== Data excerpts ==
* * *
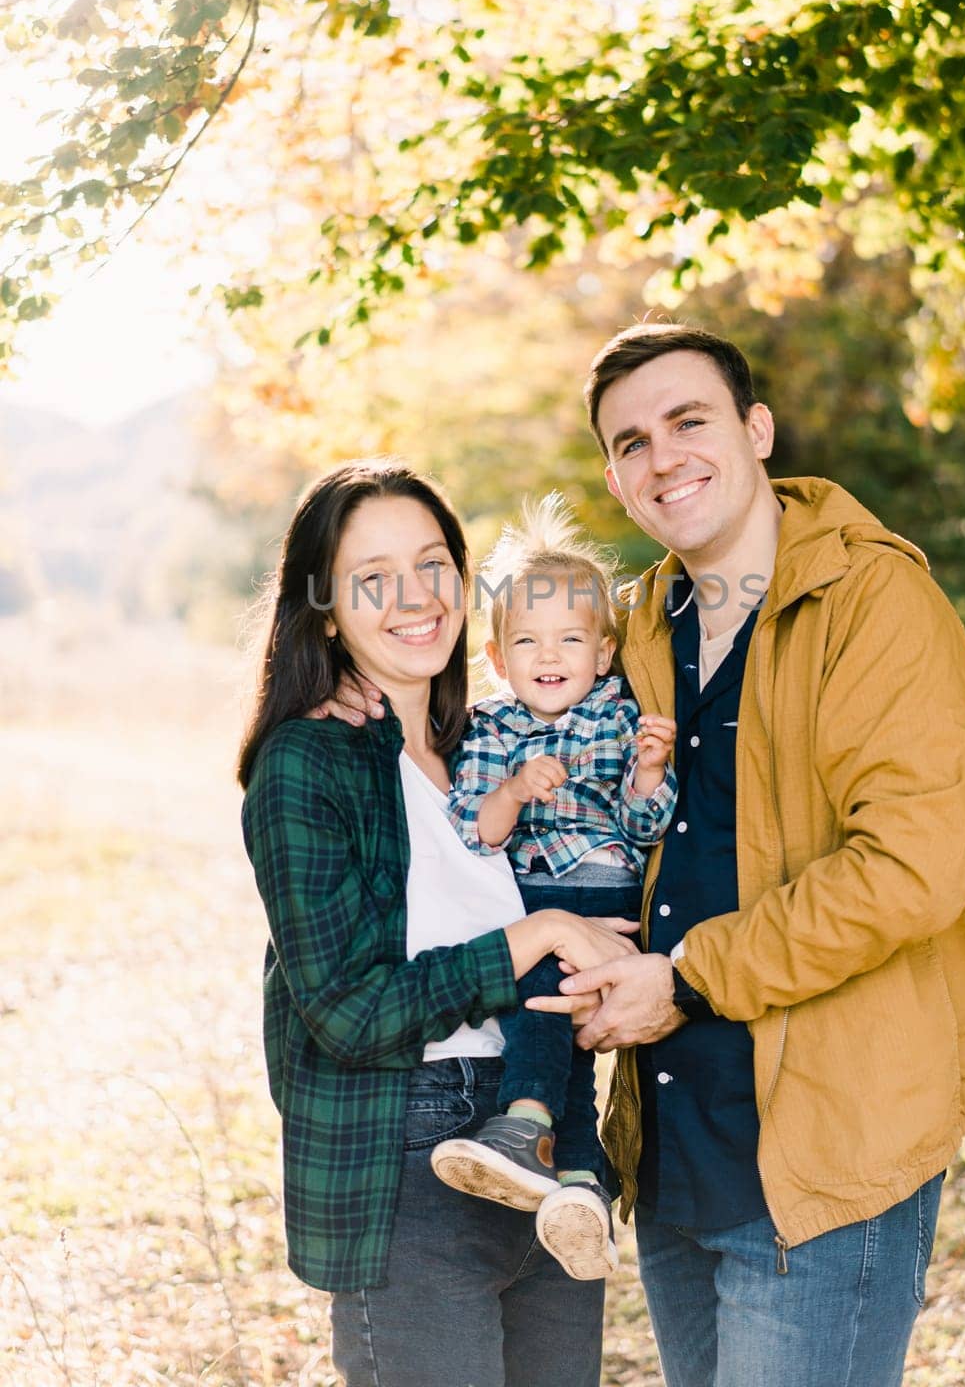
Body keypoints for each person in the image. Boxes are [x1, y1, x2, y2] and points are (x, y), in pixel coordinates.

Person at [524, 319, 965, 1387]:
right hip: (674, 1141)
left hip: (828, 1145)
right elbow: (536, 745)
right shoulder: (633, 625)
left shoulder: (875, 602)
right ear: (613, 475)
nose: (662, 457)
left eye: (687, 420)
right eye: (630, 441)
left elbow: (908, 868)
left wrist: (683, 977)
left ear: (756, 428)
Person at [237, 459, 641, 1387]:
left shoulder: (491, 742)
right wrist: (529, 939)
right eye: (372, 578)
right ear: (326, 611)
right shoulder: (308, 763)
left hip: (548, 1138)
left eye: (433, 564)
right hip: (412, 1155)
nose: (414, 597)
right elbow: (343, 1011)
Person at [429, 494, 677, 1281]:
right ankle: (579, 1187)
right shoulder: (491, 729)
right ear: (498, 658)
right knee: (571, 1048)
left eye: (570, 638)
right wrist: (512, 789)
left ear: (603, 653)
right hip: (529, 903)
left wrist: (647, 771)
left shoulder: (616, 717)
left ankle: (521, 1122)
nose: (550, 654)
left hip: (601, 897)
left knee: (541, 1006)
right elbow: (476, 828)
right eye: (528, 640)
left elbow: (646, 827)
* * *
== Exercise ==
Could you repeat all of the entries exactly, without the pictures?

== Finished exercise ==
Body keypoints for each person in the image. Boxes are [x1, y1, x2, y2] and points are (x, y), in pixel coordinates.

Person at [524, 319, 965, 1387]:
right hip: (674, 1141)
left hip: (828, 1145)
right elbow: (536, 745)
right shoulder: (633, 625)
left shoulder: (875, 602)
right ear: (613, 475)
nose: (662, 457)
left eye: (687, 420)
right eye: (630, 441)
left elbow: (908, 868)
left wrist: (683, 977)
left ear: (756, 428)
Person at [237, 459, 641, 1387]:
left shoulder: (491, 742)
right wrist: (529, 939)
right eye: (372, 578)
right ear: (326, 611)
right shoulder: (308, 763)
left hip: (548, 1138)
left eye: (433, 564)
right hip: (412, 1155)
nose: (414, 597)
right elbow: (343, 1011)
Person at [429, 494, 677, 1281]:
right ankle: (579, 1187)
right shoulder: (491, 729)
right ear: (498, 658)
right knee: (571, 1048)
left eye: (570, 638)
right wrist: (512, 789)
left ear: (603, 653)
right hip: (529, 903)
left wrist: (647, 771)
left shoulder: (616, 717)
left ankle: (521, 1122)
nose: (550, 654)
left hip: (601, 897)
left knee: (541, 1006)
right elbow: (476, 828)
right eye: (528, 640)
left elbow: (646, 827)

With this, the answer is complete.